==== Dataset content ====

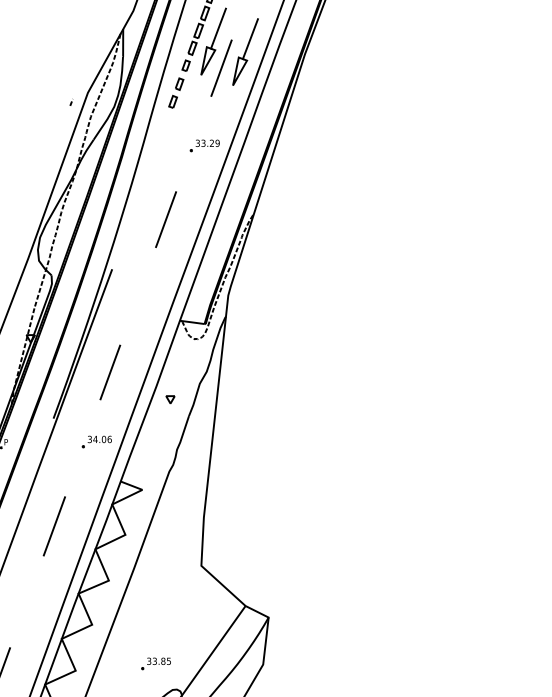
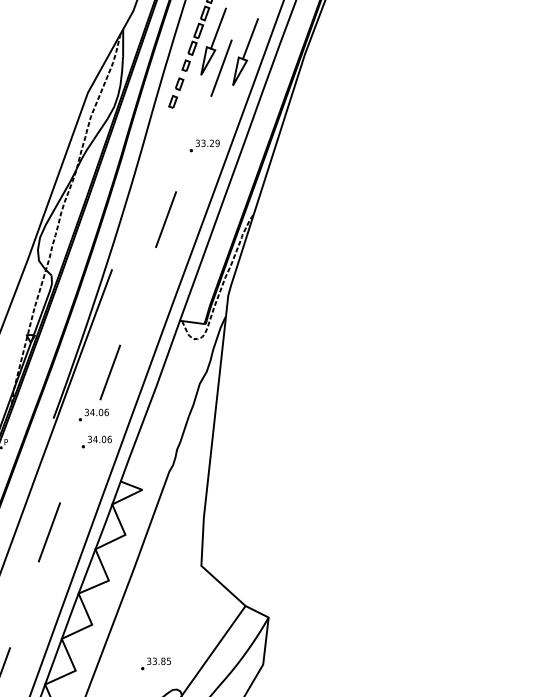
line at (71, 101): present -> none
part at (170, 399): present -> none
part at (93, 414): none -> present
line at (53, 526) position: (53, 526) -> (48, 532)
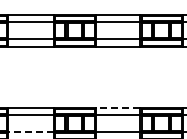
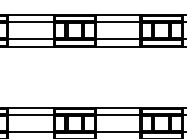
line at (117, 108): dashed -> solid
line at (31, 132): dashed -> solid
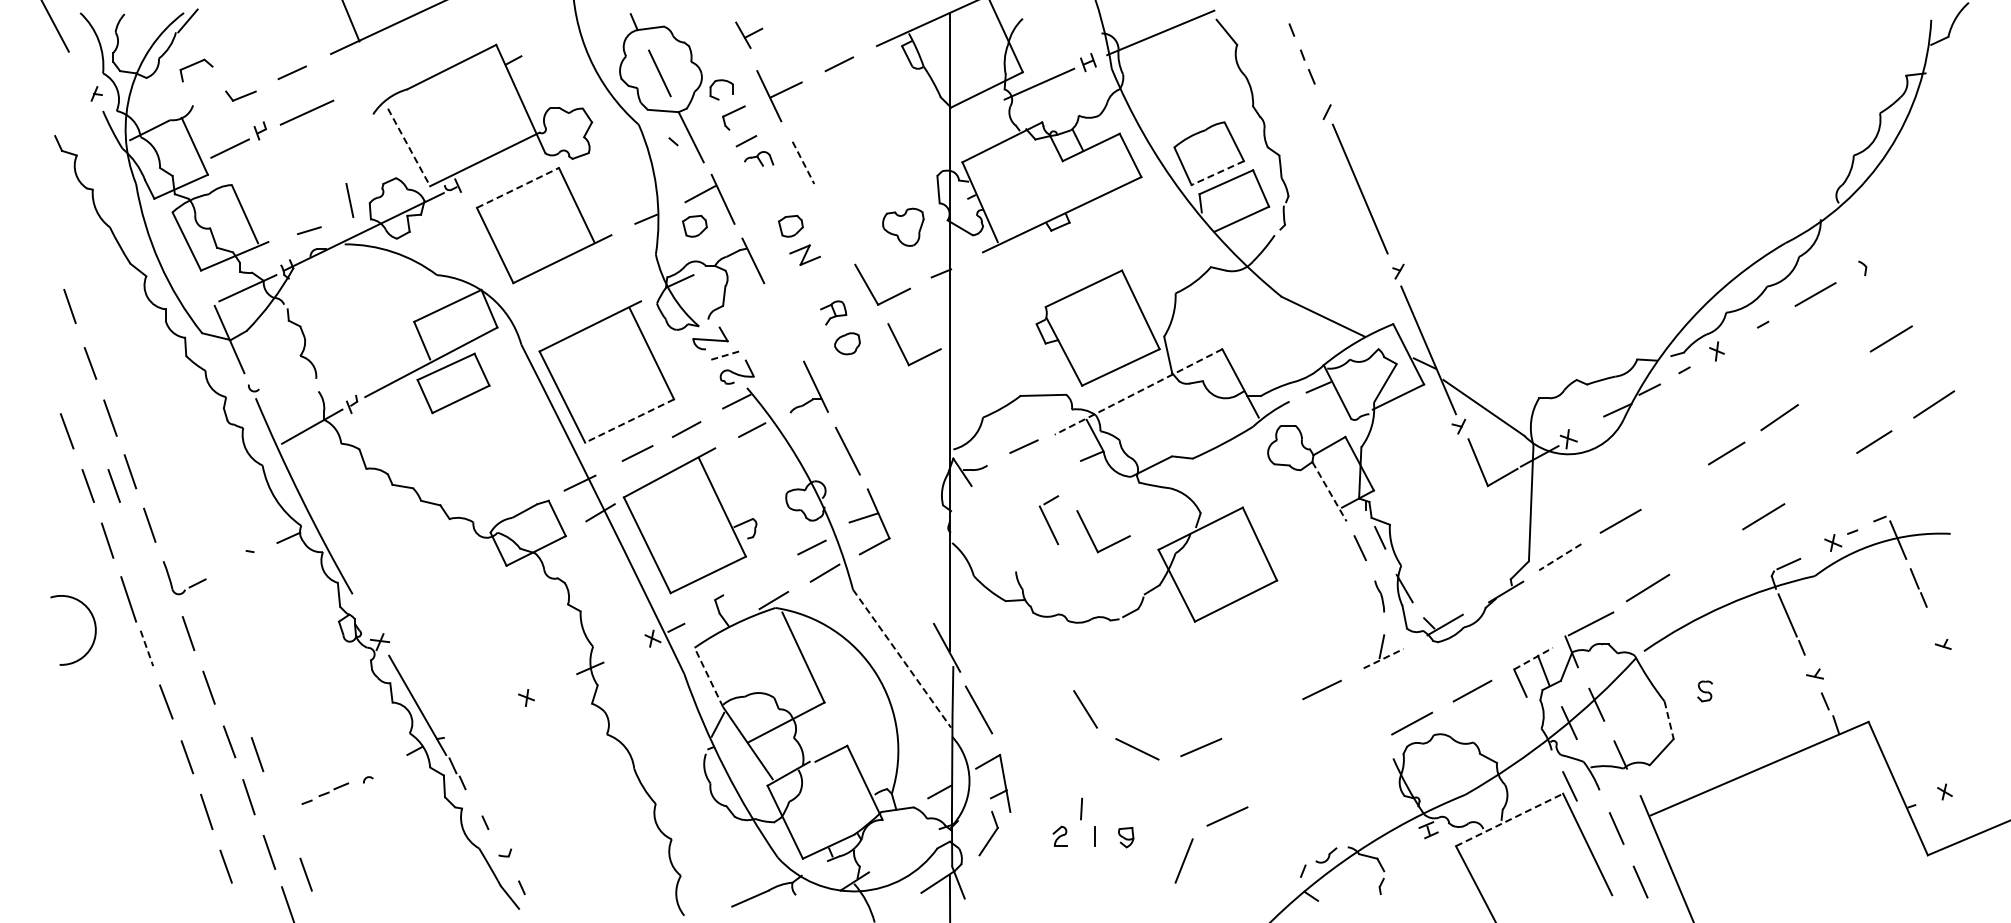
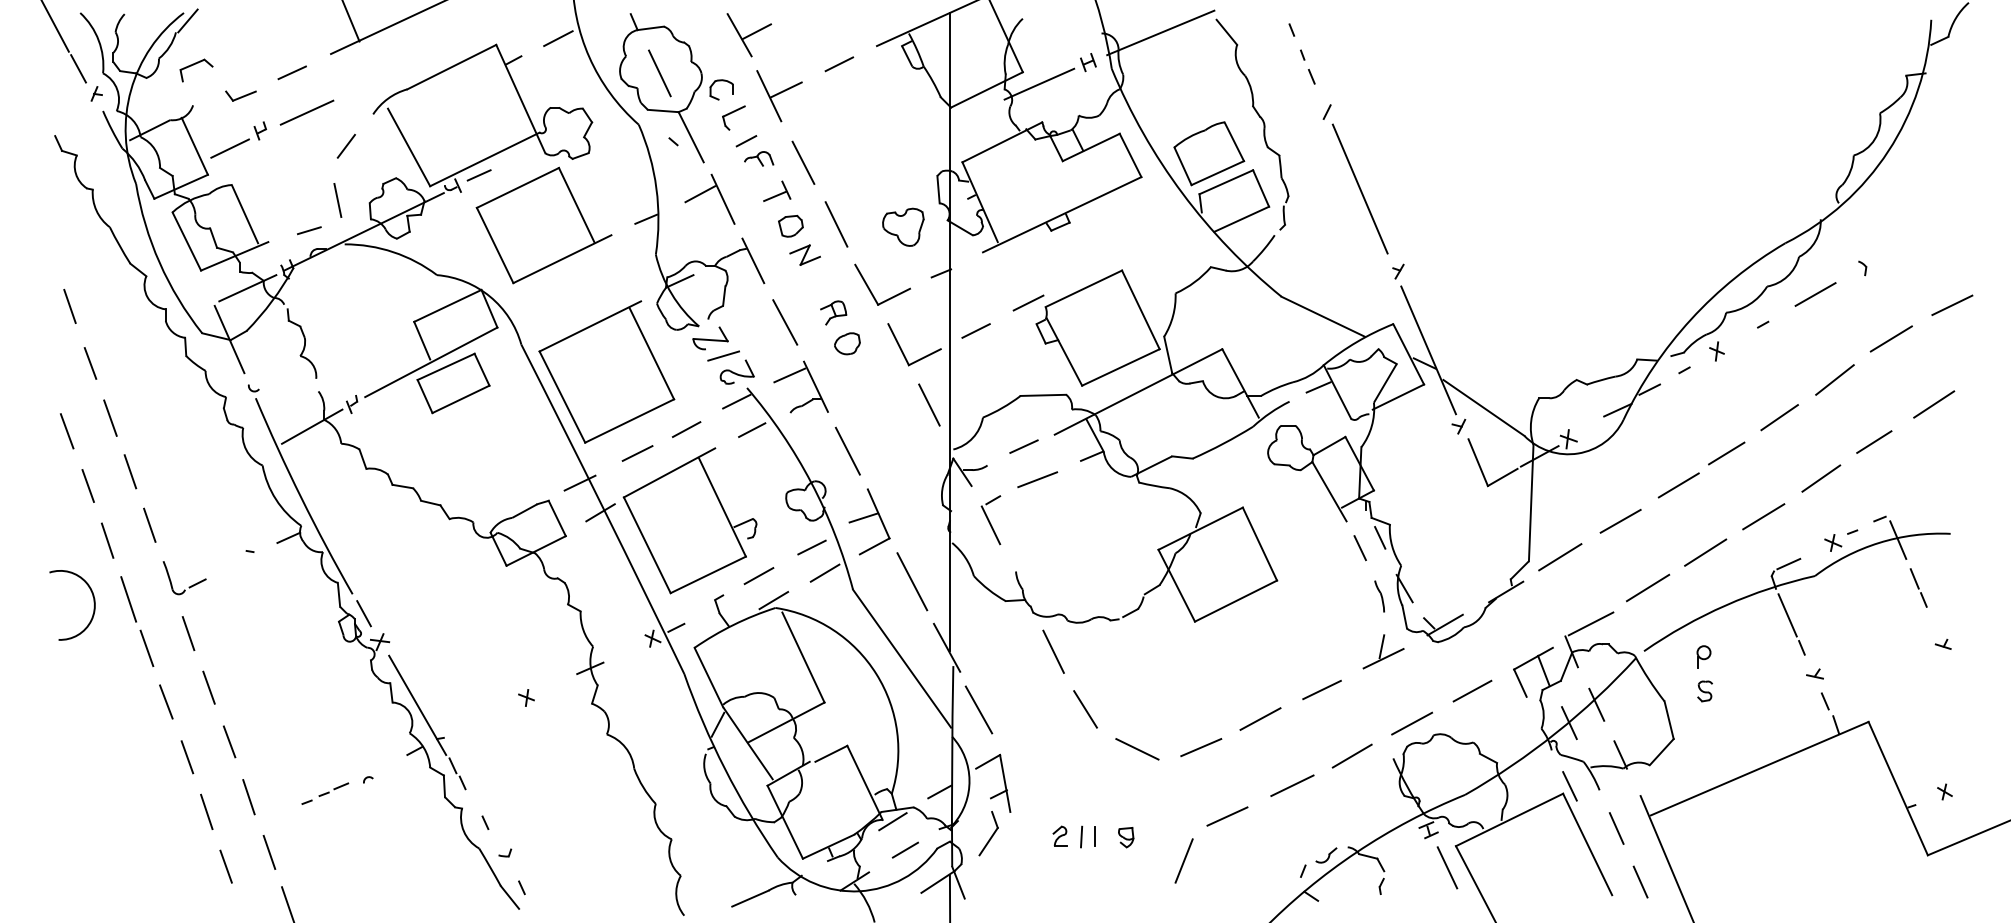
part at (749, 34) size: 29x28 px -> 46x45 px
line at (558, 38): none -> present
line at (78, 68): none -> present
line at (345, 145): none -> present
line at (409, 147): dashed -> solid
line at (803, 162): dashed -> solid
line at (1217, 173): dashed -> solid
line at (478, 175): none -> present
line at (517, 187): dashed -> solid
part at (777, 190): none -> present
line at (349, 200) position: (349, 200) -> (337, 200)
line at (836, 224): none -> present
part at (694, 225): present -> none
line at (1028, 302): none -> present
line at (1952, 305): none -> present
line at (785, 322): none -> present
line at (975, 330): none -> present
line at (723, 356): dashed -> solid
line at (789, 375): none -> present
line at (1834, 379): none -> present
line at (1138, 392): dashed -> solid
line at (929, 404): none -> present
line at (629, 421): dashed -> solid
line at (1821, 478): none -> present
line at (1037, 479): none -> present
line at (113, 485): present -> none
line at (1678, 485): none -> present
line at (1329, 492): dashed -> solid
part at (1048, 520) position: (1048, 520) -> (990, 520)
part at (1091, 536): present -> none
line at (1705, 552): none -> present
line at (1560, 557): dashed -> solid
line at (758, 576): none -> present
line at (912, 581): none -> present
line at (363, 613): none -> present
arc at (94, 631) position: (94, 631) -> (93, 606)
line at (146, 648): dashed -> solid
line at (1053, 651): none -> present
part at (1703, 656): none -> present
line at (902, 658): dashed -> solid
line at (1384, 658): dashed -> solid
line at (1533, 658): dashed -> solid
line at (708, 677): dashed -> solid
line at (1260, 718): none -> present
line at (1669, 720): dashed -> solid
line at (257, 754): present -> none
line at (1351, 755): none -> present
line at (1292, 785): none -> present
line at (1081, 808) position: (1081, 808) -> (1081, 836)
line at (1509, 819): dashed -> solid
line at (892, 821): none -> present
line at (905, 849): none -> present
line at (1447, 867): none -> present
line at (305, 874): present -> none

====

### What is required
Please rewrite the part of the material that runs from its start through the line containing "line at (31, 132): dashed -> solid", swapping "solid" for "continuous" and leaving everything else unchanged. Omit the pictures from your answer.

### Response to the task
line at (71, 101): present -> none
part at (170, 399): present -> none
part at (93, 414): none -> present
line at (53, 526) position: (53, 526) -> (48, 532)
line at (117, 108): dashed -> continuous
line at (31, 132): dashed -> continuous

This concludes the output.